Existem escritores que optam, em seus trabalhos, por se afastar da realidade político-social mais imediata, advogando um certo distanciamento, seja por qual motivo for. Existem outros que fazem exatamente o contrário, fazendo da crítica ao seu tempo quase uma profissão de fé. Este segundo é o caso de James Baldwin, e de seu romance Se a Rua Beale Falasse, publicado pela Companhia das Letras em janeiro deste ano.
Já na primeira página, Baldwin nos apresenta sua protagonista e narradora, Clementine Rivers (a quem chamam de Tish). Ela está sentada na sala de visitas de uma prisão, em frente ao seu namorado, separados por uma divisória de vidro. E pensa em como dar a ele a notícia de que está grávida, temendo pela sua reação e tentando antecipá-la em sua mente. Isso irá ajudar ou atrapalhar o homem que teve sua vida virada pelo avesso após ser acusado injustamente de estuprar uma outra mulher?
Assim, somos jogados logo de cara na subjetividade de Tish, e é através dos olhos dela que vamos descobrindo quais fatos levaram seu namorado a ser preso. O romance também se desenvolve por meio de outras duas linhas narrativas, apresentadas de maneira alternada: a luta da protagonista para libertar Alonzo Hunt (a quem todos chamam de Fonny) e a história do relacionamento dos dois. Eles se conhecem desde crianças, quando viviam no bairro negro do Harlem, em Nova York.
Fonny teve um pai que o amou de maneira autêntica, mas uma mãe que o rejeitou emocionalmente, seja porque ele não a acompanhou na fé religiosa, seja porque tinha a cor da pele mais negra que a das duas irmãs. Quando adulto, ele tenta enveredar pela carreira artística e, para se libertar do difícil ambiente familiar, vai morar em um pequeno quarto no bairro boêmio – e branco – do East Village.

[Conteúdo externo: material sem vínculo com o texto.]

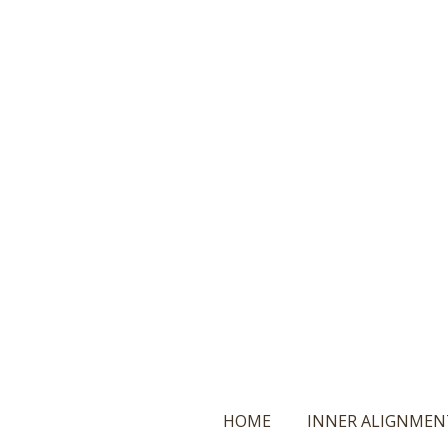
Ga
direct
naar
de
hoofdinhoud
HOME
INNER ALIGNMEN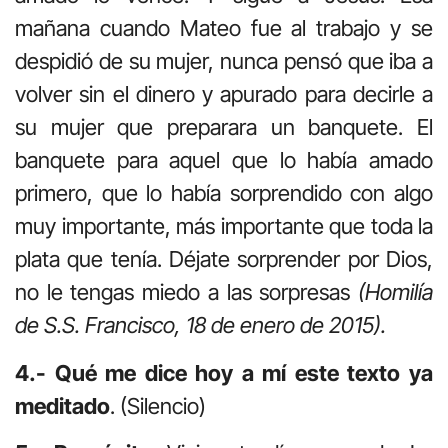
mañana cuando Mateo fue al trabajo y se
despidió de su mujer, nunca pensó que iba a
volver sin el dinero y apurado para decirle a
su mujer que preparara un banquete. El
banquete para aquel que lo había amado
primero, que lo había sorprendido con algo
muy importante, más importante que toda la
plata que tenía. Déjate sorprender por Dios,
no le tengas miedo a las sorpresas
(Homilía
de S.S. Francisco, 18 de enero de 2015).
4.- Qué me dice hoy a mí este texto ya
meditado
. (Silencio)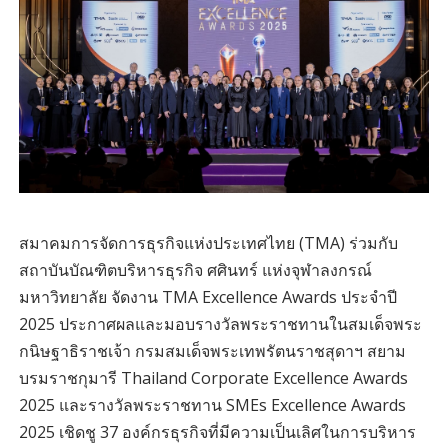
สมาคมการจัดการธุรกิจแห่งประเทศไทย (TMA) ร่วมกับ
สถาบันบัณฑิตบริหารธุรกิจ ศศินทร์ แห่งจุฬาลงกรณ์
มหาวิทยาลัย จัดงาน TMA Excellence Awards ประจำปี
2025 ประกาศผลและมอบรางวัลพระราชทานในสมเด็จพระ
กนิษฐาธิราชเจ้า กรมสมเด็จพระเทพรัตนราชสุดาฯ สยาม
บรมราชกุมารี Thailand Corporate Excellence Awards
2025 และรางวัลพระราชทาน SMEs Excellence Awards
2025 เชิดชู 37 องค์กรธุรกิจที่มีความเป็นเลิศในการบริหาร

A relação de amizade da infância entre ele e Tish se transforma nesta fase e é quando, depois de um período de namoro, ele decide procurar um apartamento para poderem se casar e morarem juntos. É justamente aí que o sistema jurídico-policial vai tentar moê-los em uma engrenagem claramente racista.
Uma das grandes forças do romance de Baldwin se dá pela escolha da narradora. É que o período da vida de Tish contado no livro é de descobertas intensas: do sexo, do amor, da amizade, mas também da violência contra as mulheres e do racismo, seja aquele que se apresenta ostensivamente, seja um outro que paira no ar, e que ela percebe ao caminhar pelas ruas da parte branca de Nova York.
Também contribui para o poder desse ponto de vista o fato do escritor usar a linguagem da comunidade negra do Harlem, descrever seu ambiente e costumes e rechear o livro de citações a músicas de Ray Charles, Marvin Gaye, Billie Holiday e Aretha Franklin, além dos spirituals.
O romance ainda tem o mérito de ser crítico sem ser maniqueísta. O racismo incorporado pela própria mãe de Fonny, por exemplo, além do seu moralismo baseado no fanatismo religioso, mostram uma realidade mais complexa do que teria um livro meramente panfletário.
Ainda assim, Baldwin tece críticas duríssimas contra o stablishment de uma sociedade que ele descreve, pela boca de Tish, como “inferno democrático”. Também não poupa, mais especificamente, o racismo entranhado no sistema judiciário: “juízes compreensivos ou meramente inteligentes são tão raros quanto nevascas nos trópicos”. ⠀⠀⠀⠀⠀⠀⠀⠀⠀⠀⠀⠀⠀⠀⠀⠀⠀⠀⠀⠀⠀⠀⠀⠀⠀⠀⠀⠀⠀⠀⠀⠀
Apesar do sofrimento e da aspereza social em que vivem os personagens, o romance é perpassado por um certo sentimento de ternura melancólica e por uma coragem que às vezes se dobra ou se perde, tamanho são os desafios, mas que às vezes perdura e produz frutos, artísticos como as esculturas de Fonny e a literatura do próprio Baldwin, ou sociais, como o Movimento Pelos Direitos Civis.
Publicado originalmente em 1974, muitos aspectos de Se a Rua Beale Falasse continuam atuais, nos EUA e aqui, mesmo que setores da sociedade tentem esconder isso. Ler o romance serve para lembrar, como diz sua protagonista, que “nem o amor nem o terror deixam a gente cego: só a indiferença faz isso”.